His mother is thrilled to see her son giving back to such an important cause.
“It’s hard to put into words how proud we are of Joe,” she said. “I can’t talk about it without getting emotional and teary. It’s amazing what he is accomplishing, and I think he and his group will be changed both physically and mentally by the experience.”
Kuykendall is a little more than a week away from Canon Beach, where his parents will be waiting to greet him. As of early this week, his group had reached Idaho City and covered almost 3,200 miles of the 3,794-mile trek.
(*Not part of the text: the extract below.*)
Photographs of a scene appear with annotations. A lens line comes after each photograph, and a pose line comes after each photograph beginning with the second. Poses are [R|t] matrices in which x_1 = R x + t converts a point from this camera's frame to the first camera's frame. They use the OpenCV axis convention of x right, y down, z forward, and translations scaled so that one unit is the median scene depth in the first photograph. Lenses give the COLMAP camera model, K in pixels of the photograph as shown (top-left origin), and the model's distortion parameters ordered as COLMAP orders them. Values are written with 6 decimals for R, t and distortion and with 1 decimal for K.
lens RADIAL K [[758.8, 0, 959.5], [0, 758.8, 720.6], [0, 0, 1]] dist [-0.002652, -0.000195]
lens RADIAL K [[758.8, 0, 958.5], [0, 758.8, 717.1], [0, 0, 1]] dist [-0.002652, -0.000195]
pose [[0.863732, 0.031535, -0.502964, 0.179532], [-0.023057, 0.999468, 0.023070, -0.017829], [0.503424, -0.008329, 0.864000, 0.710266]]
“It’s amazing all the challenges he has overcome,” Laura Kuykendall said. “He has hit a few walls, but he has continued and done an amazing job. It will be a relief to have him home. I can’t say I don’t worry every day about their safety. But it will be a bit of relief with a lot of pride and admiration.”
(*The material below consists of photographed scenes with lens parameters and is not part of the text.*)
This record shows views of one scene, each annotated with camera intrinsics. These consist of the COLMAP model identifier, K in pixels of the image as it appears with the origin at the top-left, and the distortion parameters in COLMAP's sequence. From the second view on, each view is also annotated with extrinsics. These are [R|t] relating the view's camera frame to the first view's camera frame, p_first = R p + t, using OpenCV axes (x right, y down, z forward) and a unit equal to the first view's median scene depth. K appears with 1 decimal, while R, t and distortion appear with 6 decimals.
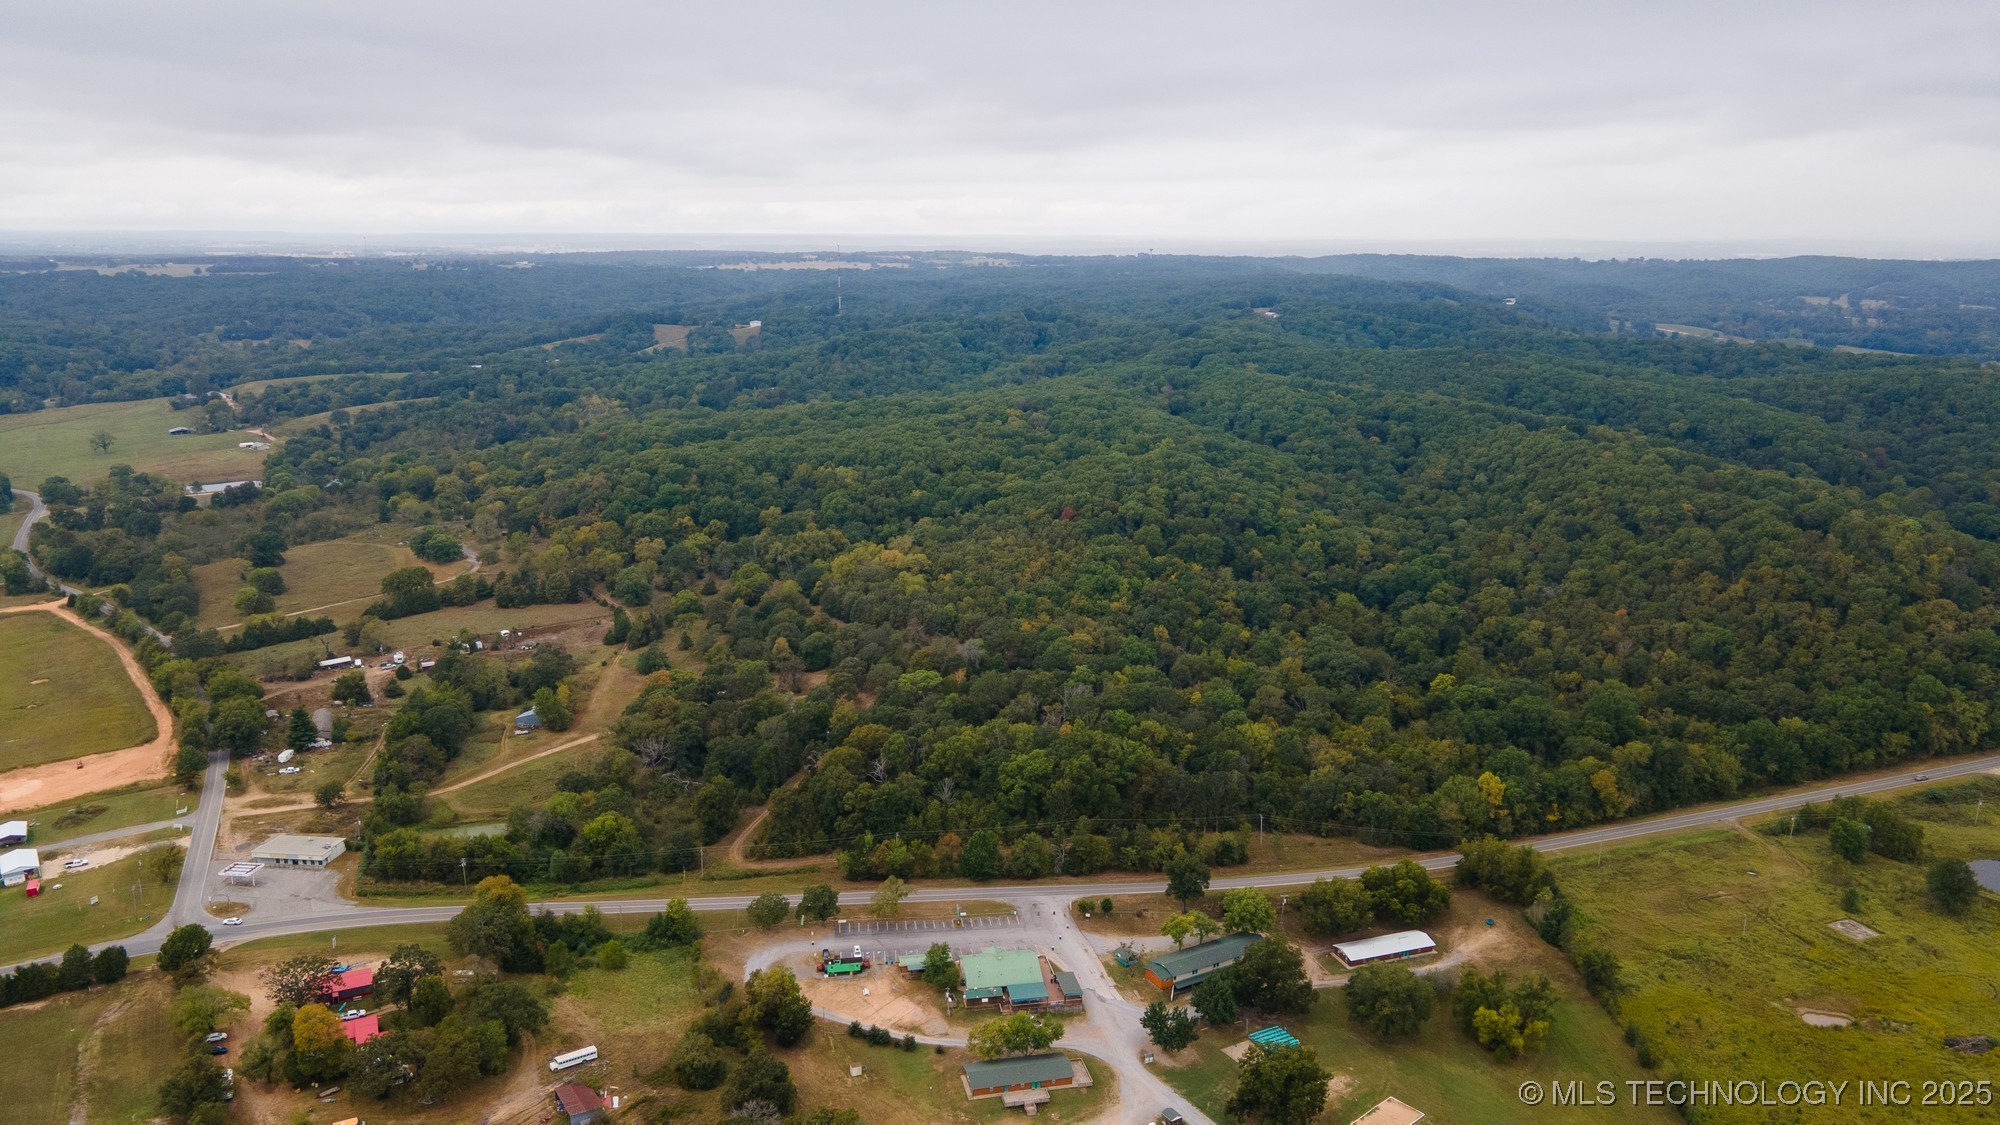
lens RADIAL K [[1463.4, 0, 1004.9], [0, 1463.4, 555.1], [0, 0, 1]] dist [0.020319, 0.044586]
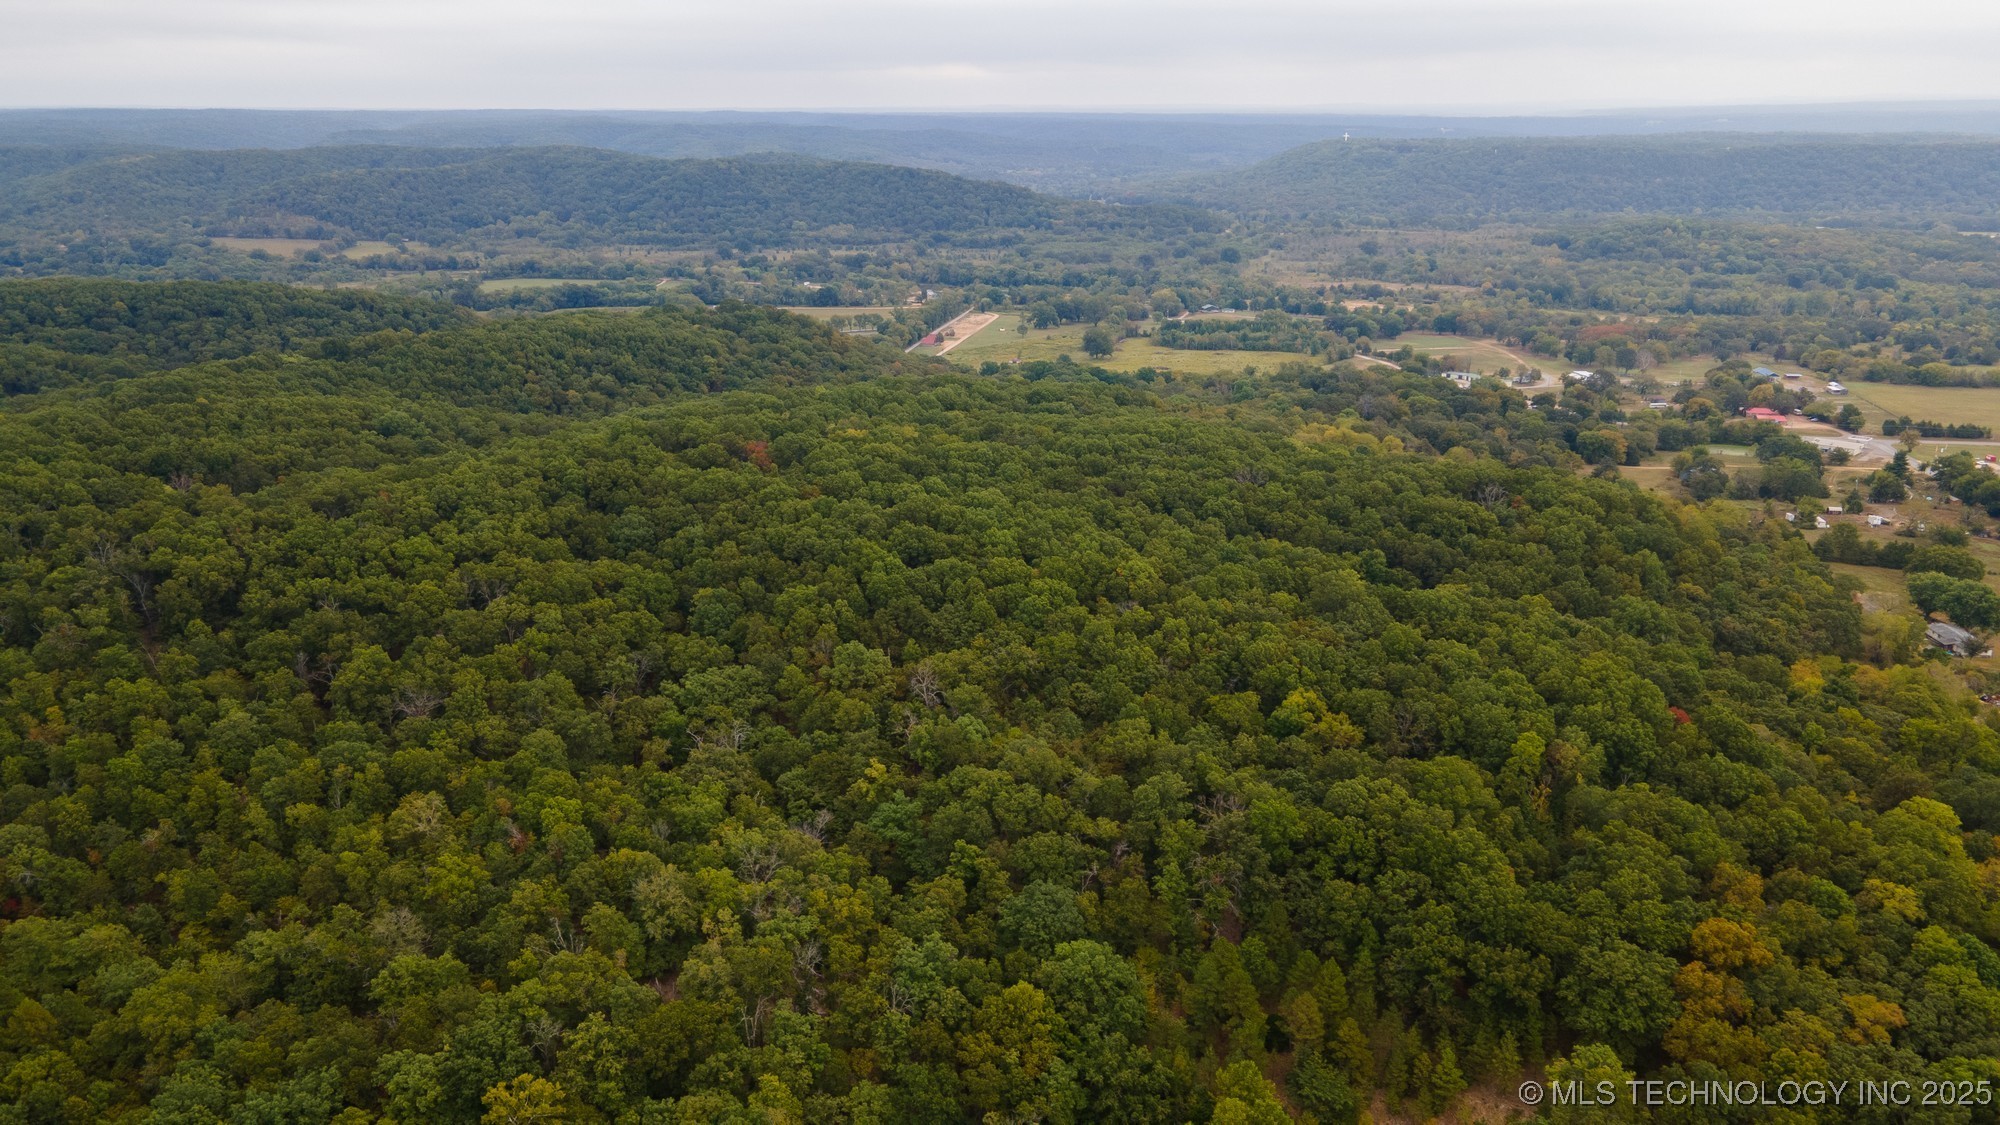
lens RADIAL K [[1463.4, 0, 1000.1], [0, 1463.4, 559.9], [0, 0, 1]] dist [0.020319, 0.044586]
pose [[-0.791589, -0.182244, 0.583244, -0.529357], [0.136576, 0.877574, 0.459576, -0.441022], [-0.595595, 0.443452, -0.669788, 2.022366]]
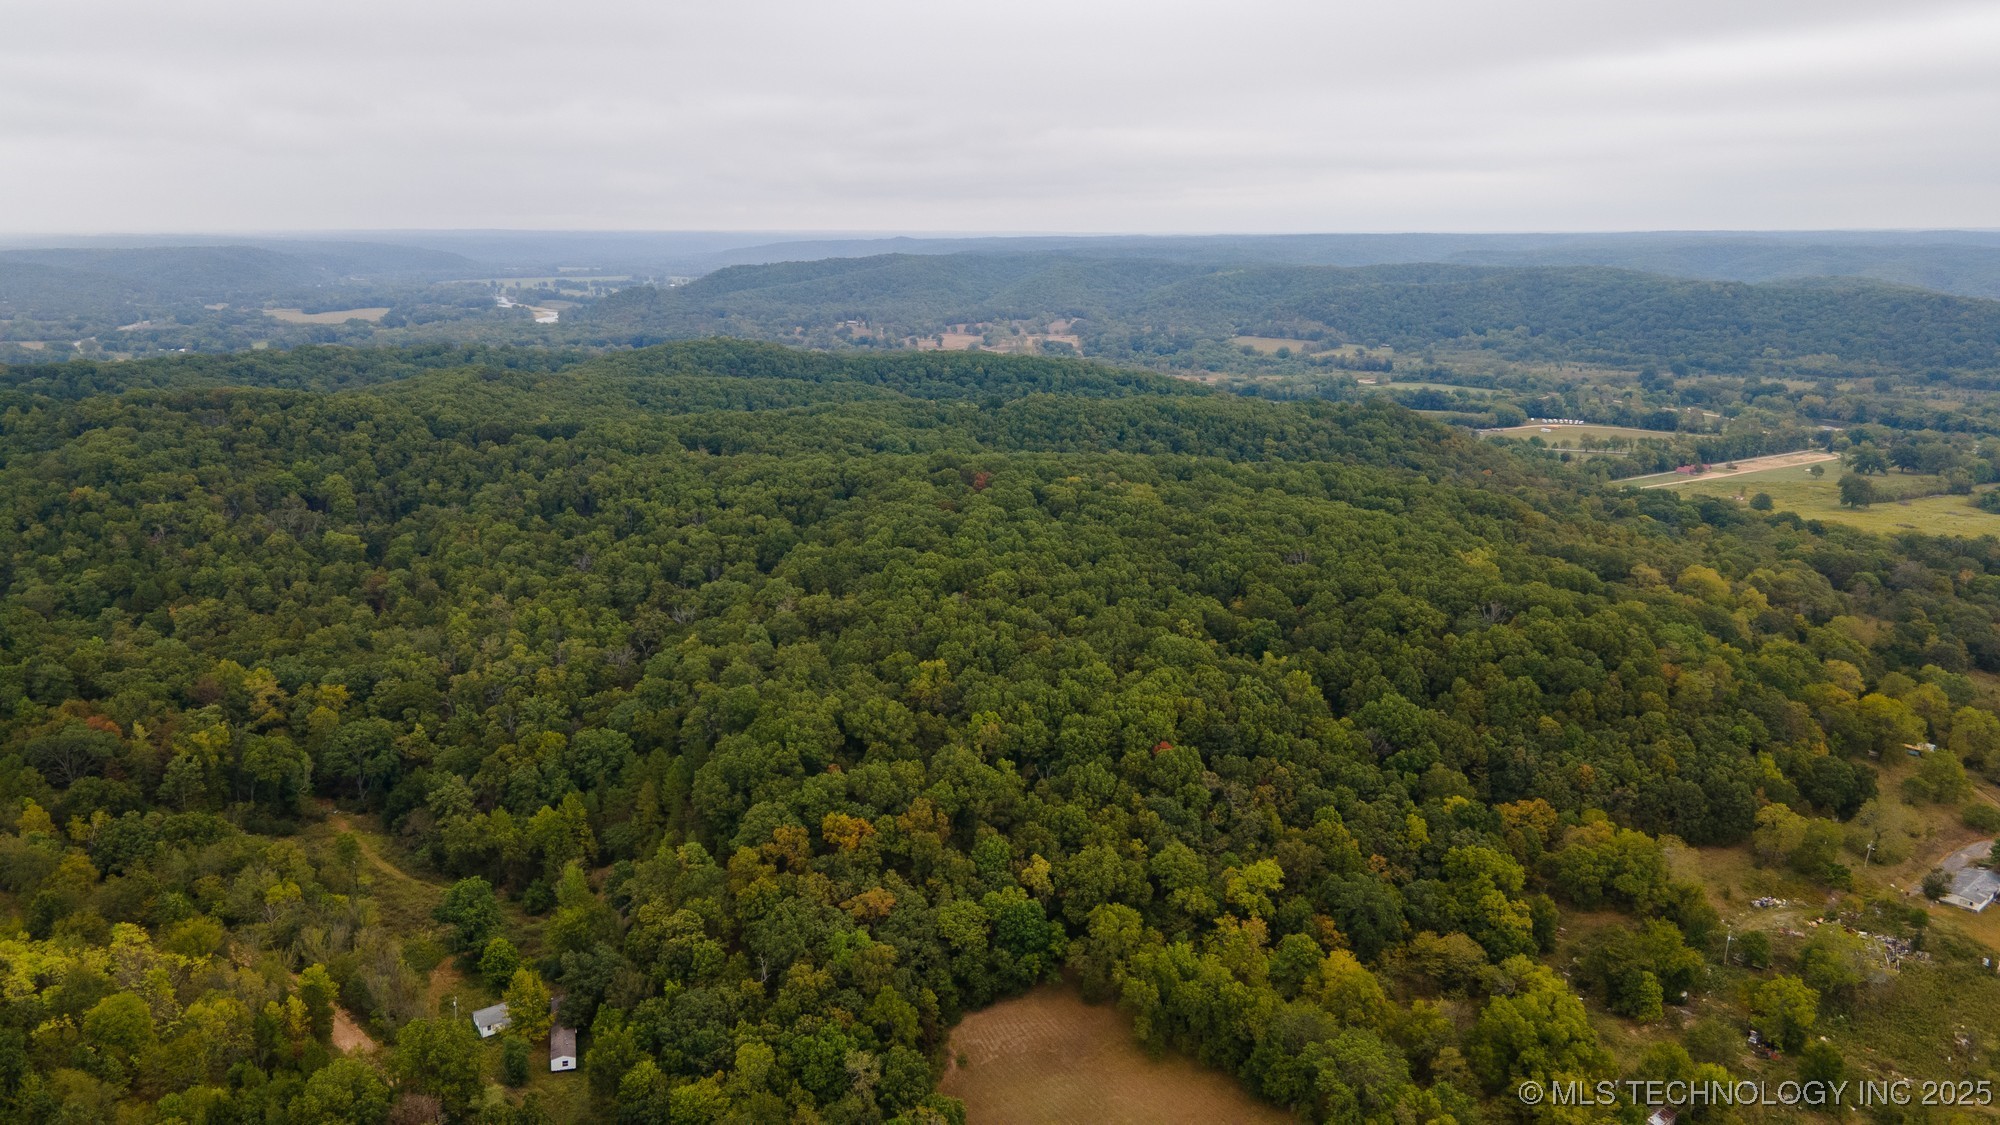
lens RADIAL K [[1463.4, 0, 1001.4], [0, 1463.4, 557.2], [0, 0, 1]] dist [0.020319, 0.044586]
pose [[-0.141914, -0.221583, 0.964760, -0.968237], [0.218132, 0.943665, 0.248825, -0.360493], [-0.965546, 0.245757, -0.085585, 1.659166]]
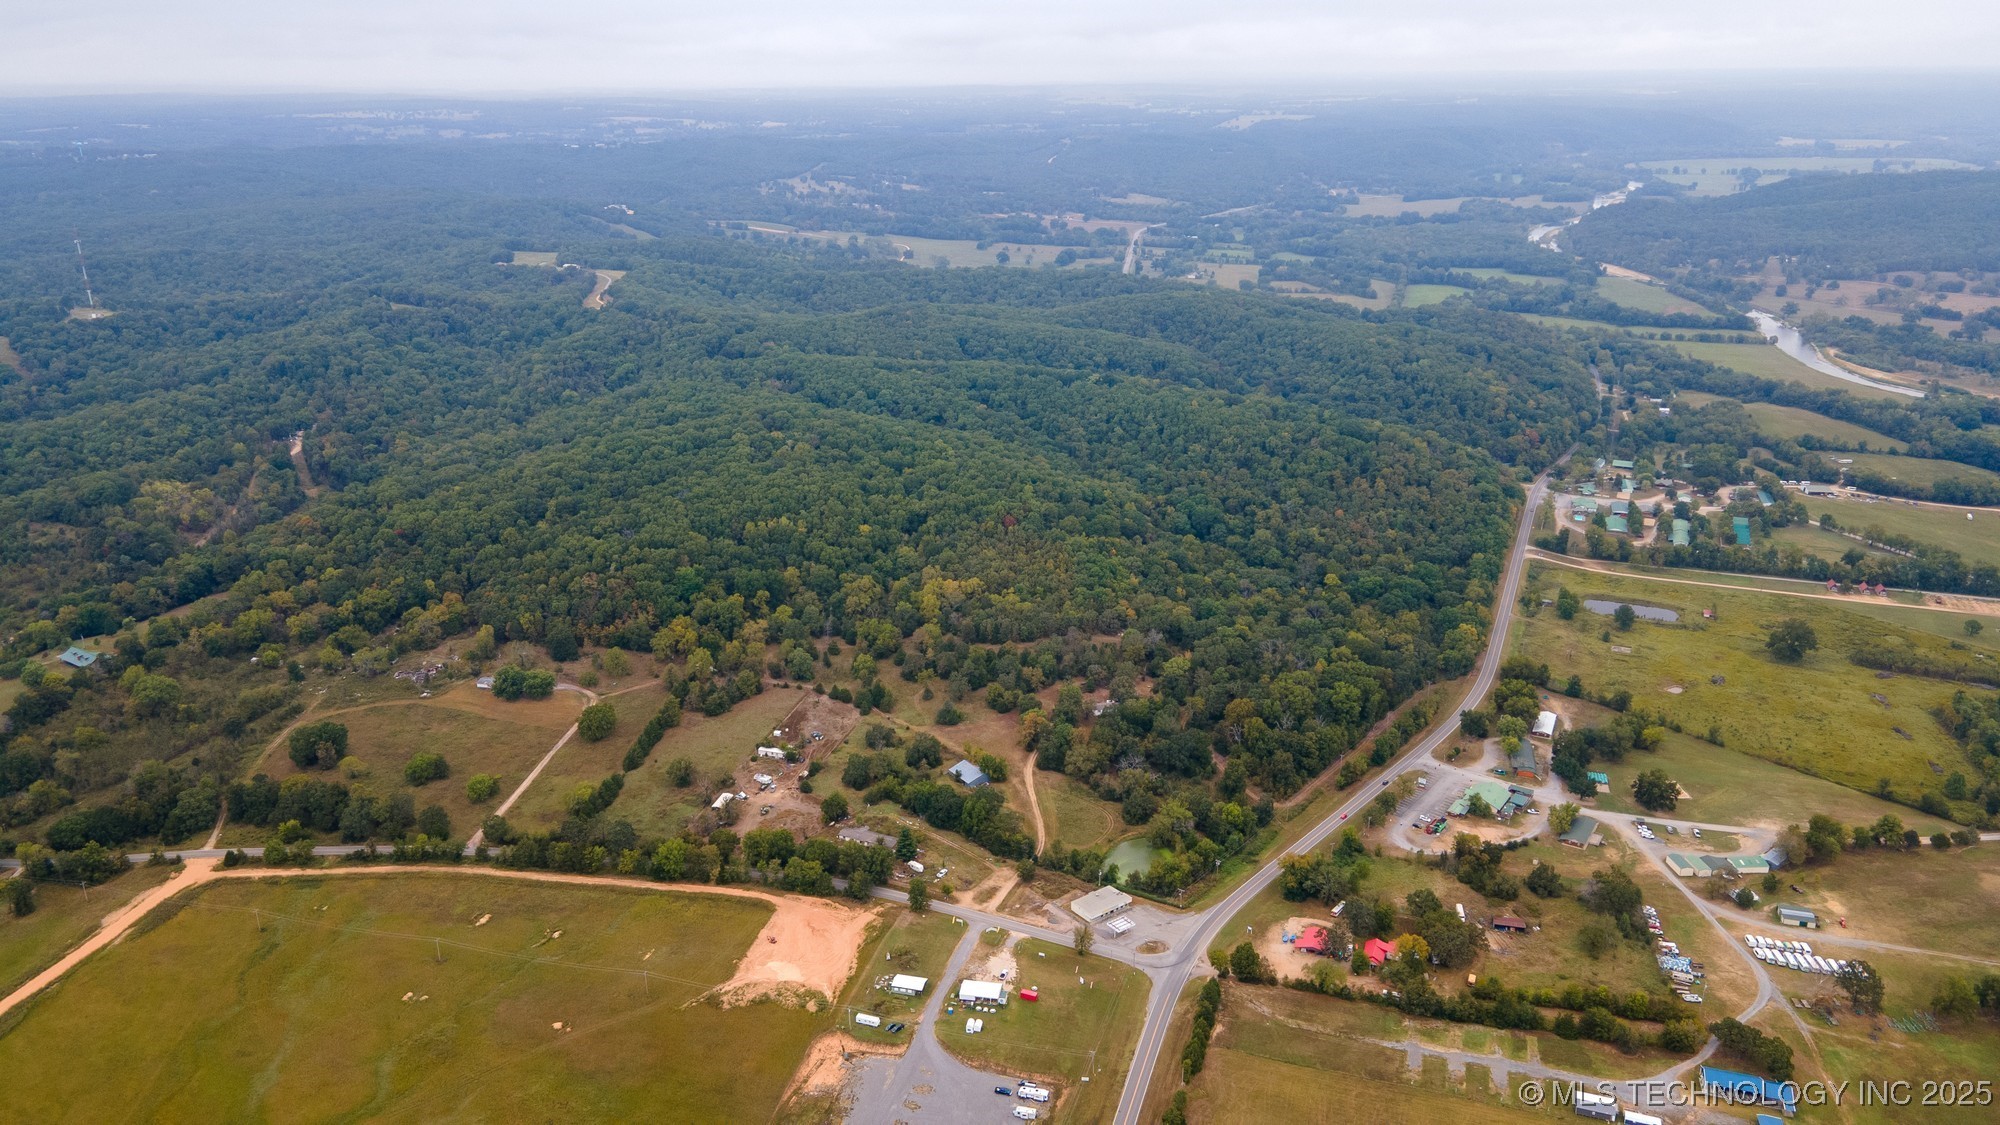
lens RADIAL K [[1463.4, 0, 1002.7], [0, 1463.4, 561.8], [0, 0, 1]] dist [0.020319, 0.044586]
pose [[0.711167, -0.231704, 0.663743, -0.989020], [0.158169, 0.972655, 0.170072, -0.254791], [-0.684999, -0.015966, 0.728369, 0.057860]]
As for the emotions Joe expects to experience when it is all over?
“I don’t even know,” he said. “I think it is going to be a greatest sense of accomplishment in the world. We just biked across the country, from the Atlantic to the Pacific. There are those long, hard days when you don’t think it’s ever going to end. But you realize you overcame the struggles and really accomplished something.”
Kuykendall and his group intend to end the trip with the same grand gesture in which they began it.
“(On May 31), we all dipped our bikes in the Atlantic Ocean,” Kuykendall said. “And when we are done, we are going to dip them in the Pacific. It’s pretty surreal to think we would be crossing the country on human power alone.”